= Least squares inference in phylogeny =

Method of studying evolutionary history

Least squares inference in phylogeny generates a
phylogenetic tree based on an
observed matrix of pairwise genetic distances and
optionally a weight
matrix. The goal is to find a tree which satisfies the distance constraints as
best as possible.

==Ordinary and weighted least squares==
The discrepancy between the observed pairwise distances $D_{ij}$
and the distances $T_{ij}$ over a phylogenetic tree (i.e. the sum
of the branch lengths in the path from leaf $i$ to leaf
$j$) is measured by
$S = \sum_{ij} w_{ij} (D_{ij}-T_{ij})^2$
where the weights $w_{ij}$ depend on the least squares method used.
Least squares
distance tree construction aims to find the tree (topology and branch lengths)
with minimal S. This is a non-trivial problem. It involves searching the
discrete space of unrooted binary tree topologies whose size is exponential in
the number of leaves. For n leaves there are
1 • 3 • 5 • ... • (2n-3)
different topologies. Enumerating them is not feasible already for a small
number of leaves. Heuristic search methods are used to find a reasonably
good topology. The evaluation of S for a given topology (which includes the
computation of the branch lengths) is a linear least squares problem.
There are several ways to weight the squared errors
$(D_{ij}-T_{ij})^2$,
depending on the knowledge and assumptions about the variances of the observed
distances. When nothing is known about the errors, or if they are assumed to be
independently distributed and equal for all observed distances, then all the
weights $w_{ij}$ are set to one. This leads to an ordinary least
squares estimate.
In the weighted least squares case the errors are assumed to be independent
(or their correlations are not known). Given independent errors, a particular
weight should ideally be set to the inverse of the variance of the corresponding distance
estimate. Sometimes the variances may not be known, but they
can be modeled as a function of the distance estimates. In the Fitch and
Margoliash method

for instance it is assumed that the variances are proportional to the squared
distances.

==Generalized least squares==
The ordinary and weighted least squares methods described above
assume independent distance estimates. If the distances
are derived from genomic data their estimates covary, because evolutionary
events on internal
branches (of the true tree) can push several distances up or down at
the same time. The resulting covariances can be taken into account using the
method of generalized least squares, i.e. minimizing the following quantity
$\sum_{ij, kl} w_{ij,kl} (D_{ij}-T_{ij}) (D_{kl}-T_{kl})$
where $w_{ij,kl}$ are the entries of the inverse of the covariance matrix of the distance estimates.

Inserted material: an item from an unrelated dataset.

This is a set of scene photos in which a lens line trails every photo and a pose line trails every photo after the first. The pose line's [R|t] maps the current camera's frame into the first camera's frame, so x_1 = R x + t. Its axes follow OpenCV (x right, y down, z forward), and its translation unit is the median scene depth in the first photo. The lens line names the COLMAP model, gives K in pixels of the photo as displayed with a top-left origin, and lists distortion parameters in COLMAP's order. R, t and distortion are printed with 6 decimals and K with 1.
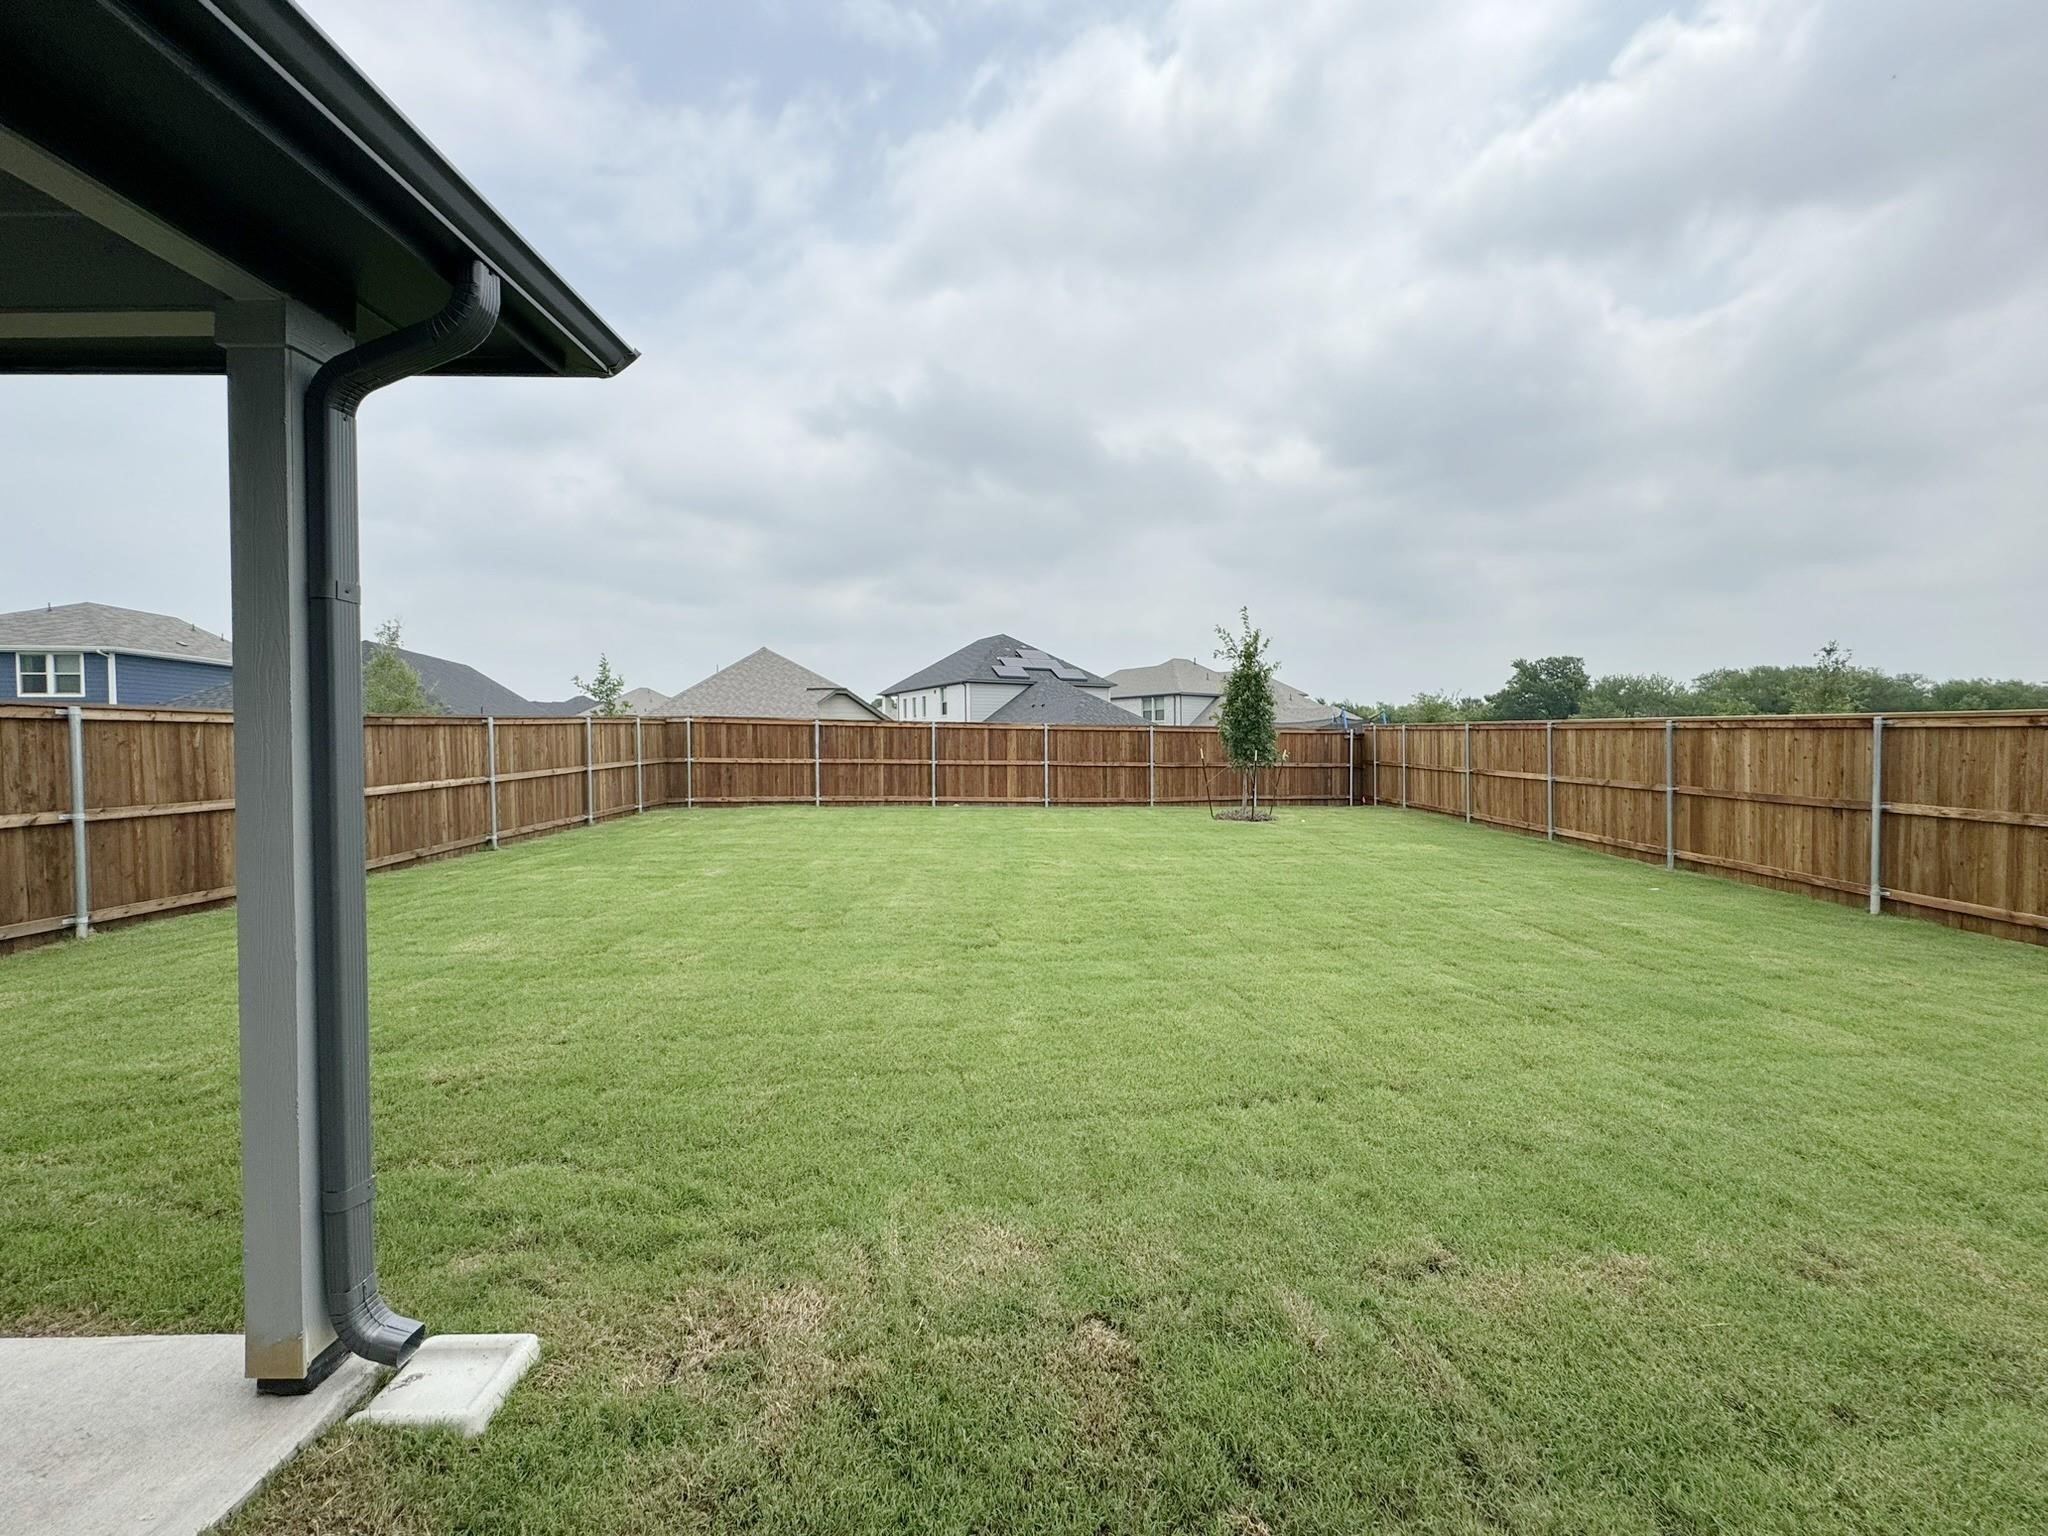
lens RADIAL K [[819.1, 0, 1022.0], [0, 819.1, 761.6], [0, 0, 1]] dist [-0.003010, 0.000457]
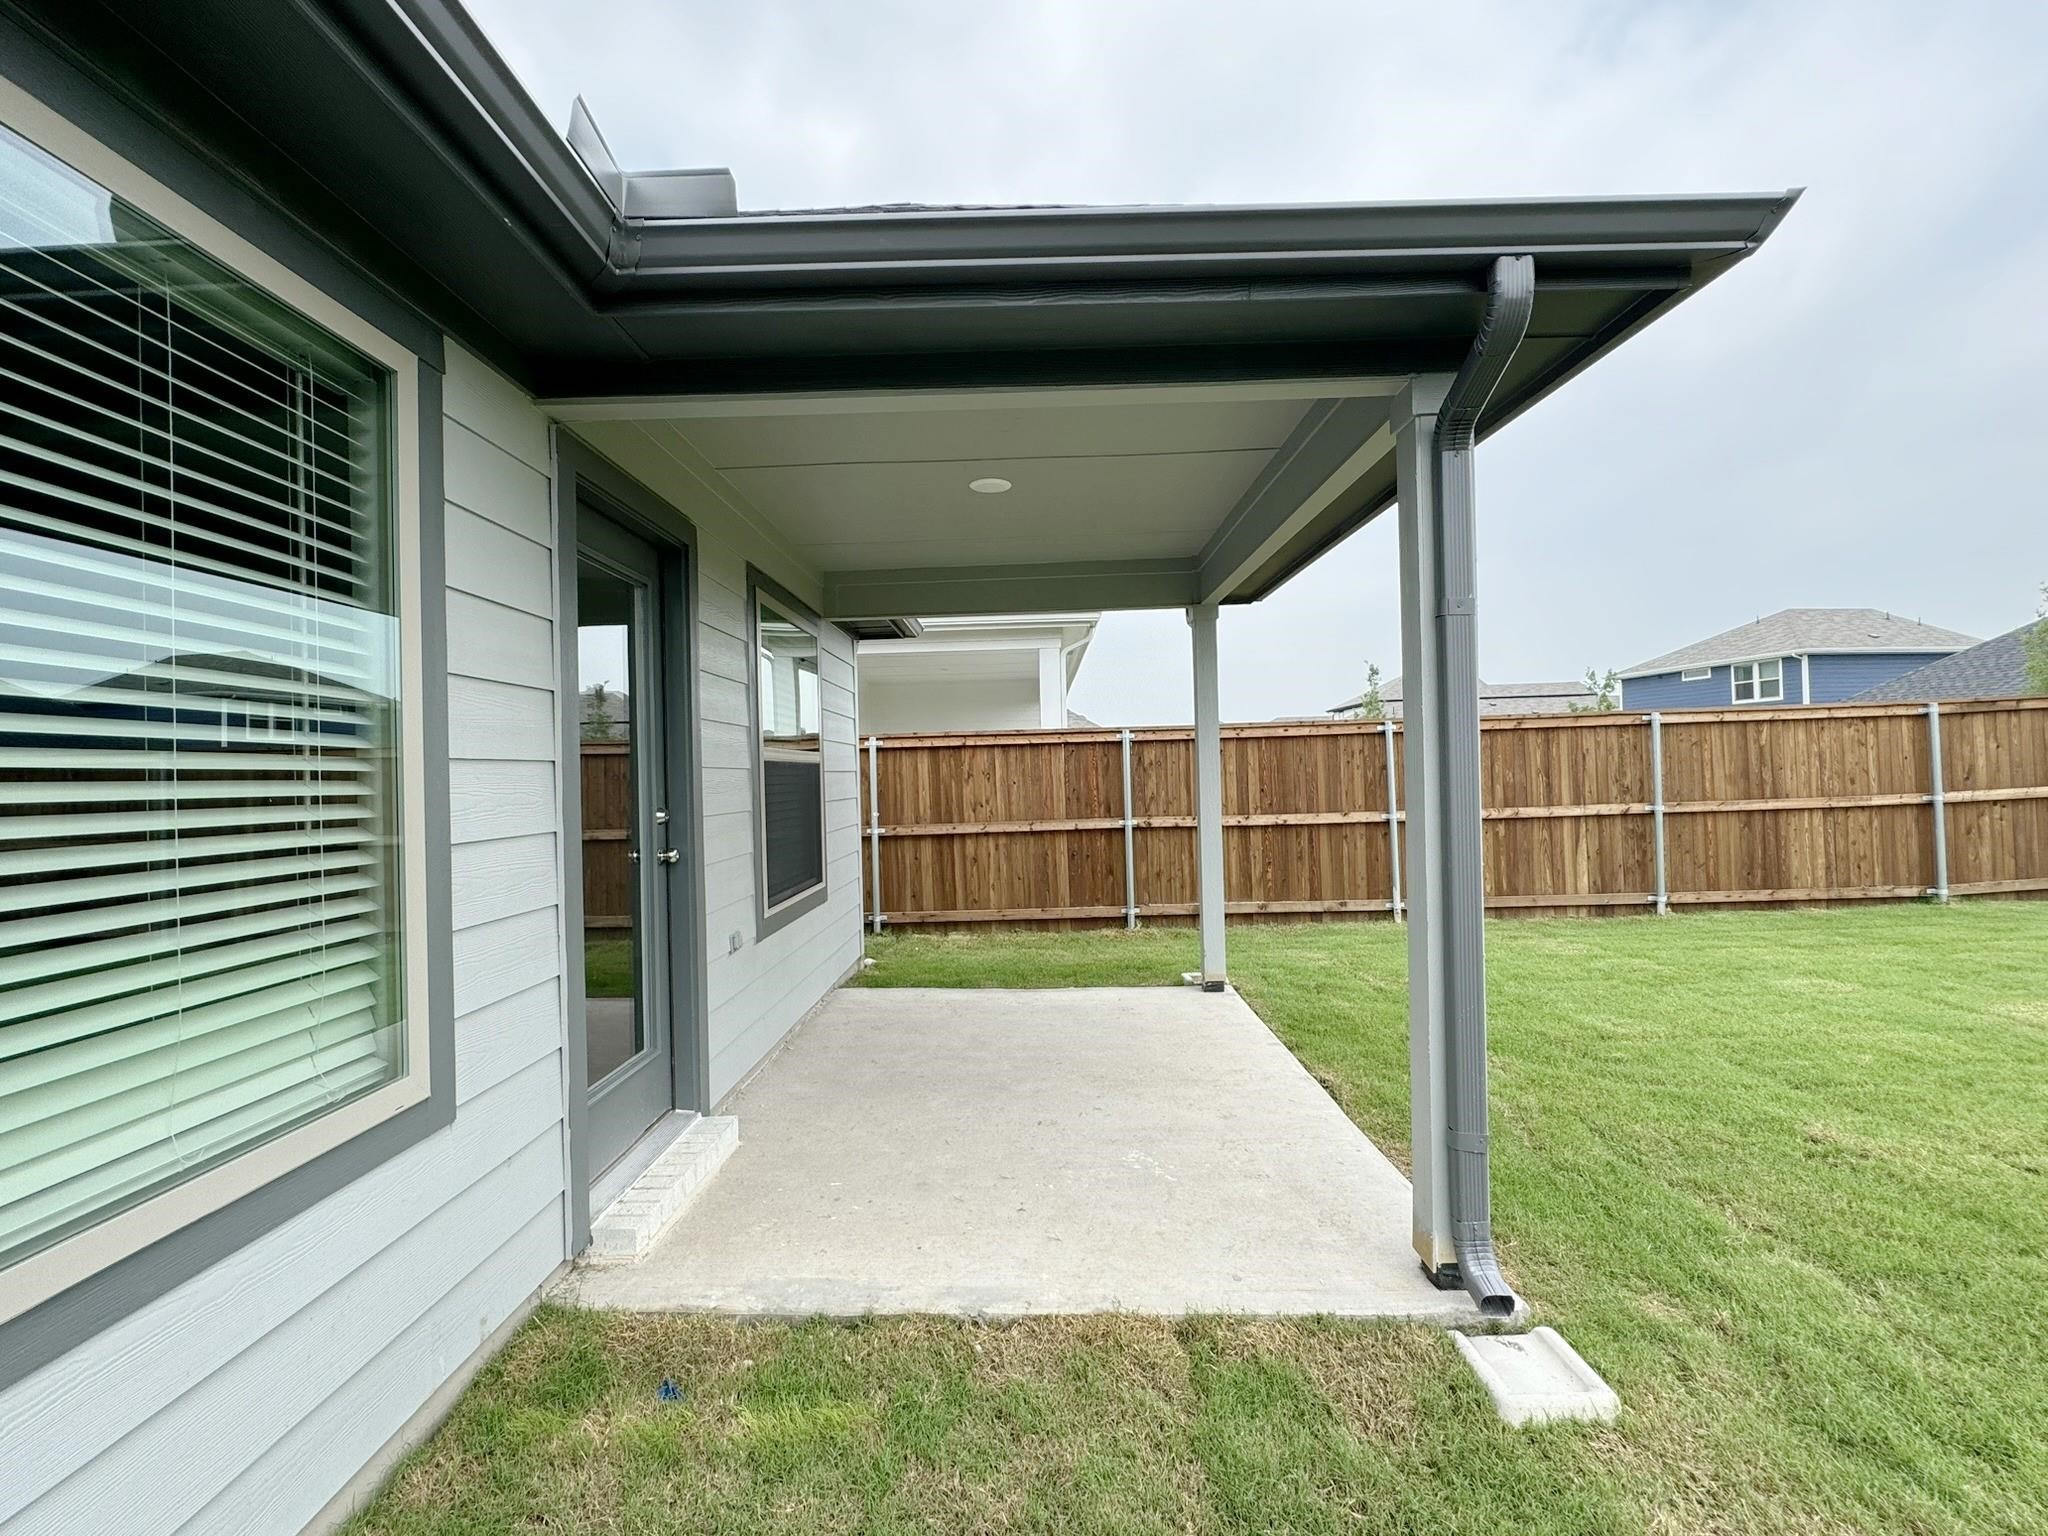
lens RADIAL K [[906.7, 0, 1024.3], [0, 906.7, 766.0], [0, 0, 1]] dist [0.003107, -0.000357]
pose [[-0.000175, -0.001353, -0.999999, 0.111190], [0.007483, 0.999971, -0.001354, 0.002895], [0.999972, -0.007483, -0.000165, 0.100886]]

==Computational Complexity==
Finding the tree and branch lengths minimizing the least squares residual is an NP-complete problem. However, for a given tree, the optimal branch lengths can be determined in $O(n^2)$ time for ordinary least squares, $O(n^3)$ time for weighted least squares, and $O(n^4)$ time for generalised least squares (given the inverse of the covariance matrix).